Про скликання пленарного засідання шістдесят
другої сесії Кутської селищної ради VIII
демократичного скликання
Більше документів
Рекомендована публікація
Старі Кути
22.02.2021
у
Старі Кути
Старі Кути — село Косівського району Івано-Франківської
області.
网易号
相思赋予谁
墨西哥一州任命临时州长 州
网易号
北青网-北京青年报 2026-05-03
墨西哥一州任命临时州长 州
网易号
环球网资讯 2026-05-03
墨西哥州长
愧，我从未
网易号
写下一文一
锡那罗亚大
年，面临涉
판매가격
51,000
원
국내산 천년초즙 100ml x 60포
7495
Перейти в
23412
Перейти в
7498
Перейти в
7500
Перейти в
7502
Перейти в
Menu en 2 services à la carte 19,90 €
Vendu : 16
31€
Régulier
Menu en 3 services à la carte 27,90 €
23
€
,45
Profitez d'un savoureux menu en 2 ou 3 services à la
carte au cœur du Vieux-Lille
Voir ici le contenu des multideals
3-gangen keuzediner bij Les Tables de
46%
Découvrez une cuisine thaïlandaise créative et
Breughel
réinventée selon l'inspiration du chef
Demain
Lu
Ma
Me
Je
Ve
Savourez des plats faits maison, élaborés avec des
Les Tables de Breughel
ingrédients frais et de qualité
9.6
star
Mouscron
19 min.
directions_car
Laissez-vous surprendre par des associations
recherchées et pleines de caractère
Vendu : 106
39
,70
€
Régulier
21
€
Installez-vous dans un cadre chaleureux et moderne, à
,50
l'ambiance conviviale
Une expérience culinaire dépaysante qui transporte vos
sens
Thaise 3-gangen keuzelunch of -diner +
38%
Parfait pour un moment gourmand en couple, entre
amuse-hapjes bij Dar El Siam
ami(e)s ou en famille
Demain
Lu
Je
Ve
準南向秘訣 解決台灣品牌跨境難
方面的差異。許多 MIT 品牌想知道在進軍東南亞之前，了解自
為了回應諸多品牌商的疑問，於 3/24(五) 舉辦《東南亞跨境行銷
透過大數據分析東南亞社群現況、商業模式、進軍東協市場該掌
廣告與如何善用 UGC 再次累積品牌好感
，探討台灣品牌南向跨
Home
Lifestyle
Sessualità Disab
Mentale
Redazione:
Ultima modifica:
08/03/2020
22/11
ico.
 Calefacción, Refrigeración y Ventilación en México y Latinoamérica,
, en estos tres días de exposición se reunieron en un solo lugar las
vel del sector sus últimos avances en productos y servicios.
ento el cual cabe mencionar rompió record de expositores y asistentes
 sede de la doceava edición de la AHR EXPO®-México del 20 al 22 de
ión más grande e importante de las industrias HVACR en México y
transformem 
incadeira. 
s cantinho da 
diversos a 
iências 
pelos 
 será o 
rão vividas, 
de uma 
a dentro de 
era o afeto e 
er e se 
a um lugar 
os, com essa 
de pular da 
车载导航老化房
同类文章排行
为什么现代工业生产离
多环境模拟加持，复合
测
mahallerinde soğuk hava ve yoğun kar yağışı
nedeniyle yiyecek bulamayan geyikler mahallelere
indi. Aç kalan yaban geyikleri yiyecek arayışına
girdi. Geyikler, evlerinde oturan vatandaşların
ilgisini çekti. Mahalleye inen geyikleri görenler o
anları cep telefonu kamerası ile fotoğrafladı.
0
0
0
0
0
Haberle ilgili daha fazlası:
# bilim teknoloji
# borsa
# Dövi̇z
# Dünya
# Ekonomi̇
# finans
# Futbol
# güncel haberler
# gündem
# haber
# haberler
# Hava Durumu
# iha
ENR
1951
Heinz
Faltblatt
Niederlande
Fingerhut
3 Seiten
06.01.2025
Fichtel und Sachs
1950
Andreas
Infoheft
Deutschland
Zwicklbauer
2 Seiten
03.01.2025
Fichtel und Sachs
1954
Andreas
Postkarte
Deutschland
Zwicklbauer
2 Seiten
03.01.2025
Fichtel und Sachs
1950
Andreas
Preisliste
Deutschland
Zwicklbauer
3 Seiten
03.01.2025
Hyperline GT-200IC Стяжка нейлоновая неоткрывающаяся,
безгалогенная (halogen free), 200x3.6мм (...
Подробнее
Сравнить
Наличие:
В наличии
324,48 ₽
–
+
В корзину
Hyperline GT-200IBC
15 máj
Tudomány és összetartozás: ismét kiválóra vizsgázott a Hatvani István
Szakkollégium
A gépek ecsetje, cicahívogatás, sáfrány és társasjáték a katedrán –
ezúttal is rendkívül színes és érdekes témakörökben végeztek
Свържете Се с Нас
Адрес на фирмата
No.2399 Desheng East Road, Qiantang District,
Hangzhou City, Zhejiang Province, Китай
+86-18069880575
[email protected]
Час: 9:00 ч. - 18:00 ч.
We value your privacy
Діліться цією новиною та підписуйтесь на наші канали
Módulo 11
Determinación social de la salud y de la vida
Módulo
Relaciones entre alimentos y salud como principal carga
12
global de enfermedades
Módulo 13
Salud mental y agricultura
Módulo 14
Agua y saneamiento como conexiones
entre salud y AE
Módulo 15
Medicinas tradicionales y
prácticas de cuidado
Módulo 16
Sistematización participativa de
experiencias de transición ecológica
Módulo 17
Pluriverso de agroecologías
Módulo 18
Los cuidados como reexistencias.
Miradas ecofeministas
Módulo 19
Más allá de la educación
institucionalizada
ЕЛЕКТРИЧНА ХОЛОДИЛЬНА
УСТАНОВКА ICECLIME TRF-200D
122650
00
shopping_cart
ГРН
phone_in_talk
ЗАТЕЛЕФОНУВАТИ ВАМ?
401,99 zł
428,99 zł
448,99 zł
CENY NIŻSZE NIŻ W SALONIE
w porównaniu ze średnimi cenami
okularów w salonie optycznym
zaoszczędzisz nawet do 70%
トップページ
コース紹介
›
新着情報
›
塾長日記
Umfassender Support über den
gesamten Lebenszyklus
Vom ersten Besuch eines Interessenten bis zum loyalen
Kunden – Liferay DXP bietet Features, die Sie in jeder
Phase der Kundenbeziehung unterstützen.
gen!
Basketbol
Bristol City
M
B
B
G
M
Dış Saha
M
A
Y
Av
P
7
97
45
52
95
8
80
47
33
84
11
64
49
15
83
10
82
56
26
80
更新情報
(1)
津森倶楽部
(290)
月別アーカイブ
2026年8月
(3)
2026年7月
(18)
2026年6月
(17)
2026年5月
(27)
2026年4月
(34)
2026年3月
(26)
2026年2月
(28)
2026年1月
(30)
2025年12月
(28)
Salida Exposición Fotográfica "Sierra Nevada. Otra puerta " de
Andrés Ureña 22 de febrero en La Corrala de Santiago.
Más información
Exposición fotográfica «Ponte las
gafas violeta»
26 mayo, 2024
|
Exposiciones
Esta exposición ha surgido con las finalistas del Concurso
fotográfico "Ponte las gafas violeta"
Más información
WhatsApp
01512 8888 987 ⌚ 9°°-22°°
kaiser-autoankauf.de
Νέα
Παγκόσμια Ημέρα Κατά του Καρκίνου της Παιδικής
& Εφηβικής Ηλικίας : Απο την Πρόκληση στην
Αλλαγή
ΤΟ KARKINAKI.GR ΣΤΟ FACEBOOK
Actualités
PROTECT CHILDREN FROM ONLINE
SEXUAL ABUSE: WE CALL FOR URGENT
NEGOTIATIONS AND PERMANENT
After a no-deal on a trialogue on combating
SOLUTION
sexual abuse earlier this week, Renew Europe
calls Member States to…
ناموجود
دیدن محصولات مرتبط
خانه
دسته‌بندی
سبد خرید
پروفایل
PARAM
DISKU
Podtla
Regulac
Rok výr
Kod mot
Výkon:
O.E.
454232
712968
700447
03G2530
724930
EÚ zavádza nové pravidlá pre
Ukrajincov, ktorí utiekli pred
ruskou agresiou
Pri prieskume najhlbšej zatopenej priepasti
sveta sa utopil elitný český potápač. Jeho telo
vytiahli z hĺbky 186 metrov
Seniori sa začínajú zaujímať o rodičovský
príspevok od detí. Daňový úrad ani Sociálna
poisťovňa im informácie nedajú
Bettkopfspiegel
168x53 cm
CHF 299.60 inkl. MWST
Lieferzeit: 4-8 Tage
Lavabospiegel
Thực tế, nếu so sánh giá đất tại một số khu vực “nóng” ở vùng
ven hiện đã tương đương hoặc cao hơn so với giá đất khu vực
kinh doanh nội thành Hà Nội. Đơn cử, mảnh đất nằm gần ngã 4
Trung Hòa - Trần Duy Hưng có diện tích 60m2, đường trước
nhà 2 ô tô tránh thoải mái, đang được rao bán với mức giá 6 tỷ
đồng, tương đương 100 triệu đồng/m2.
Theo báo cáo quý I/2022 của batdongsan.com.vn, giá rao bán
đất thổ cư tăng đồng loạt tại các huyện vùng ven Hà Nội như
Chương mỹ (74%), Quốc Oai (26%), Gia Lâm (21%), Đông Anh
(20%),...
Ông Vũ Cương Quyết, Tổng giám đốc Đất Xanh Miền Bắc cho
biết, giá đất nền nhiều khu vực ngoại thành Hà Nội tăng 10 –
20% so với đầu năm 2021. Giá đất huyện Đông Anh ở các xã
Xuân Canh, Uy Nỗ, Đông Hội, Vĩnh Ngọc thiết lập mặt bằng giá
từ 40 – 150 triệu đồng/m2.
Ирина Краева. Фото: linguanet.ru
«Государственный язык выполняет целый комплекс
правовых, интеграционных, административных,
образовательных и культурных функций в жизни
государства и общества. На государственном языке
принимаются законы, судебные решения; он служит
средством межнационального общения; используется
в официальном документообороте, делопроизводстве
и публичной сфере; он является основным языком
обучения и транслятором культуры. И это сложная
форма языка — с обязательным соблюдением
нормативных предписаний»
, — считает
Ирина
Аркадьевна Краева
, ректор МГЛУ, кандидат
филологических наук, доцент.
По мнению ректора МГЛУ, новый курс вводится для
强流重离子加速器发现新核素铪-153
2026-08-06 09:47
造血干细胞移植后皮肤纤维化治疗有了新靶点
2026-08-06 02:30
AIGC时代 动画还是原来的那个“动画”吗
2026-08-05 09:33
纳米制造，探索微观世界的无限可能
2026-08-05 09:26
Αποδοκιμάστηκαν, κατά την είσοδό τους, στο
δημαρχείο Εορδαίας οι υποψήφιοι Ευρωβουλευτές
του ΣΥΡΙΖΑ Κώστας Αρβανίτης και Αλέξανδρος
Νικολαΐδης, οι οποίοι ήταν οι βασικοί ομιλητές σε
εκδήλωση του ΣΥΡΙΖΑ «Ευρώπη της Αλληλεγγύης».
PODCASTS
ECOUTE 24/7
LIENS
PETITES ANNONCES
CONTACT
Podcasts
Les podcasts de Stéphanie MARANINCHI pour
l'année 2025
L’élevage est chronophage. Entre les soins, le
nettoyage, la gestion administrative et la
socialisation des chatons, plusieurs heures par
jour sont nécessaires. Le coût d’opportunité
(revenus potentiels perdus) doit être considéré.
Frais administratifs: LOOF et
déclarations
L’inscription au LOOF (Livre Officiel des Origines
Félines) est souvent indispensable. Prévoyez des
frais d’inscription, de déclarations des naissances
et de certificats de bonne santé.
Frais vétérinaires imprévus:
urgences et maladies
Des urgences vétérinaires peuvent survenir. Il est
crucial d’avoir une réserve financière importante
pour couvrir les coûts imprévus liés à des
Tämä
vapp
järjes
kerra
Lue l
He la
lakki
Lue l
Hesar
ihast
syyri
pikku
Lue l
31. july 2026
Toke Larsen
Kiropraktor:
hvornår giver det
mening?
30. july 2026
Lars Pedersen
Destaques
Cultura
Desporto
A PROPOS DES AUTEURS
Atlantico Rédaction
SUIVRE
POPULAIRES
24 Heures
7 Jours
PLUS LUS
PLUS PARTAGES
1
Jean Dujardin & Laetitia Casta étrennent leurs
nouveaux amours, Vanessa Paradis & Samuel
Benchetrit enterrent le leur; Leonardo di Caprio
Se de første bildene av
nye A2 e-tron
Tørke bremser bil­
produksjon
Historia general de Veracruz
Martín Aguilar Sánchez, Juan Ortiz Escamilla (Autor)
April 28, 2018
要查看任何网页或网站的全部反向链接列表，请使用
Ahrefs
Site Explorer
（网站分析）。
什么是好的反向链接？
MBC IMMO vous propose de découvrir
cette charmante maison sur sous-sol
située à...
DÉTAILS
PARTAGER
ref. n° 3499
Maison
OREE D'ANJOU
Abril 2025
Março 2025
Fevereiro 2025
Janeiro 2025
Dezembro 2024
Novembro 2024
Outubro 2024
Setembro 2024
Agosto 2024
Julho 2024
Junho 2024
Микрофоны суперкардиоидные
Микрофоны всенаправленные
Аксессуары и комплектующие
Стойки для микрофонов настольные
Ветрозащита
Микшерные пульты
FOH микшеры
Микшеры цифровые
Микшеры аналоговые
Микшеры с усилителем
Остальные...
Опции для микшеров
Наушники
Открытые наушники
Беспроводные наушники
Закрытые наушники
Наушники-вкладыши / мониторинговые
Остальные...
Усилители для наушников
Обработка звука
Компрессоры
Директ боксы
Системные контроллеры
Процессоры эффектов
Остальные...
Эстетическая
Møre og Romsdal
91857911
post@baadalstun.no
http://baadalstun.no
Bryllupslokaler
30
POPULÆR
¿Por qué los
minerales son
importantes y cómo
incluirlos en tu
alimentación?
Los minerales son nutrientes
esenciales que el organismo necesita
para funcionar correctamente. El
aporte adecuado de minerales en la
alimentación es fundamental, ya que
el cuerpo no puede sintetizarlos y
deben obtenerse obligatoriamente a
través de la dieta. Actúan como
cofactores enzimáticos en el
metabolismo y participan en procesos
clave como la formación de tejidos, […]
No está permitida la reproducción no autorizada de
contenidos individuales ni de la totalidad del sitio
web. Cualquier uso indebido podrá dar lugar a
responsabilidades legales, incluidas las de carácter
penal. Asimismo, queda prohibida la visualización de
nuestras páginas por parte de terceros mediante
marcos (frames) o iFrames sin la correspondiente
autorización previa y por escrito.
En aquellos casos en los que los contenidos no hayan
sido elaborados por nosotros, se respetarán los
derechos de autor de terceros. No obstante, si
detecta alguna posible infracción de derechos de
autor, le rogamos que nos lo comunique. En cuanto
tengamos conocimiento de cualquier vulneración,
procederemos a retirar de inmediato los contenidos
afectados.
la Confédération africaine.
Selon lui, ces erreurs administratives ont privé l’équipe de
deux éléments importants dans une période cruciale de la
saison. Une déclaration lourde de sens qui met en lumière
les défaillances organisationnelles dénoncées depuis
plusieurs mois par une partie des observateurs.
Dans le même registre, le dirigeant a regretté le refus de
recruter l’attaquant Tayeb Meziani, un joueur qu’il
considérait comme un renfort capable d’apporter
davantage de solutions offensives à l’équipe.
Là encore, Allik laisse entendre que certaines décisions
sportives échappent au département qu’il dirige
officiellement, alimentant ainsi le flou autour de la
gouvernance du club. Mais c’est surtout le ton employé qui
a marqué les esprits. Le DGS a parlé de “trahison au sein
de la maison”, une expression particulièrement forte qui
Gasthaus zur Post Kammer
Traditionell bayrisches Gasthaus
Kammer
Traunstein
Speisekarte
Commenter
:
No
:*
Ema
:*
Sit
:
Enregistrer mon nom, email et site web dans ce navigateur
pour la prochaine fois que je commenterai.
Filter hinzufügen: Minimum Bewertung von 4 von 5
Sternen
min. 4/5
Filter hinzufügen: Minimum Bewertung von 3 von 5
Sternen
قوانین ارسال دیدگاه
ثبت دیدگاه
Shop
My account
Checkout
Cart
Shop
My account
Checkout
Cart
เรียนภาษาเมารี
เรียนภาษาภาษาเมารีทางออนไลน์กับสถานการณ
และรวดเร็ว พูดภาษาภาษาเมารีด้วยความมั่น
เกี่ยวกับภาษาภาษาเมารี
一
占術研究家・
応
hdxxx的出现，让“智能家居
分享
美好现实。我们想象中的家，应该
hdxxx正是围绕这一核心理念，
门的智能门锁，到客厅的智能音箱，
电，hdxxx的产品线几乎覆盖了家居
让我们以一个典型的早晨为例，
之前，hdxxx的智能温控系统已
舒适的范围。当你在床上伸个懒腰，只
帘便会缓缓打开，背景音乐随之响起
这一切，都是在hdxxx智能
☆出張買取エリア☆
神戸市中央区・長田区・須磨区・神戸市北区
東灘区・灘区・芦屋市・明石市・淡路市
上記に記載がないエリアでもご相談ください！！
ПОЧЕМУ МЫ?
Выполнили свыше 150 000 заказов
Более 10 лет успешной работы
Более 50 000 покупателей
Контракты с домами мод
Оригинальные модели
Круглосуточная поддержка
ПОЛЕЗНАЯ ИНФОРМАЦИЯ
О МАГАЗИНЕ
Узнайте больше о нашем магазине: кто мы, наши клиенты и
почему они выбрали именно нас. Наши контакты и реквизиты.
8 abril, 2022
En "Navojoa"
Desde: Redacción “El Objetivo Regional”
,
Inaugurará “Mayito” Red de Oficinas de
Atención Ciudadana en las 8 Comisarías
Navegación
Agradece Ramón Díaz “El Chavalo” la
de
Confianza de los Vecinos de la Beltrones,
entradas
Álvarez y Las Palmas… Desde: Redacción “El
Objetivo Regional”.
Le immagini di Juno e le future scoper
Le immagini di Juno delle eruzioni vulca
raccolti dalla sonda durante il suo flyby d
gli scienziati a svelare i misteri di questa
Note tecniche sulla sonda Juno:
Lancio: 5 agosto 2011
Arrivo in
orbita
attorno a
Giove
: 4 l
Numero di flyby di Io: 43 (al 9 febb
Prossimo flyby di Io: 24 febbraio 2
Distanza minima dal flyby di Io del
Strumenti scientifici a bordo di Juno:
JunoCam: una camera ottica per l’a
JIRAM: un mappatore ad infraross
○ ○ ○ ○ ○ ○ ○
» What the exercise asks
Rewrite the rows from the very first line through the line containing "方面的差異。許多 MIT 品牌想知道在進軍東南亞之前，了解自", changing every "Régulier" to "Normal" and leaving all else as it is.

» Solution for this problem
Про скликання пленарного засідання шістдесят
другої сесії Кутської селищної ради VIII
демократичного скликання
Більше документів
Рекомендована публікація
Старі Кути
22.02.2021
у
Старі Кути
Старі Кути — село Косівського району Івано-Франківської
області.
网易号
相思赋予谁
墨西哥一州任命临时州长 州
网易号
北青网-北京青年报 2026-05-03
墨西哥一州任命临时州长 州
网易号
环球网资讯 2026-05-03
墨西哥州长
愧，我从未
网易号
写下一文一
锡那罗亚大
年，面临涉
판매가격
51,000
원
국내산 천년초즙 100ml x 60포
7495
Перейти в
23412
Перейти в
7498
Перейти в
7500
Перейти в
7502
Перейти в
Menu en 2 services à la carte 19,90 €
Vendu : 16
31€
Normal
Menu en 3 services à la carte 27,90 €
23
€
,45
Profitez d'un savoureux menu en 2 ou 3 services à la
carte au cœur du Vieux-Lille
Voir ici le contenu des multideals
3-gangen keuzediner bij Les Tables de
46%
Découvrez une cuisine thaïlandaise créative et
Breughel
réinventée selon l'inspiration du chef
Demain
Lu
Ma
Me
Je
Ve
Savourez des plats faits maison, élaborés avec des
Les Tables de Breughel
ingrédients frais et de qualité
9.6
star
Mouscron
19 min.
directions_car
Laissez-vous surprendre par des associations
recherchées et pleines de caractère
Vendu : 106
39
,70
€
Normal
21
€
Installez-vous dans un cadre chaleureux et moderne, à
,50
l'ambiance conviviale
Une expérience culinaire dépaysante qui transporte vos
sens
Thaise 3-gangen keuzelunch of -diner +
38%
Parfait pour un moment gourmand en couple, entre
amuse-hapjes bij Dar El Siam
ami(e)s ou en famille
Demain
Lu
Je
Ve
準南向秘訣 解決台灣品牌跨境難
方面的差異。許多 MIT 品牌想知道在進軍東南亞之前，了解自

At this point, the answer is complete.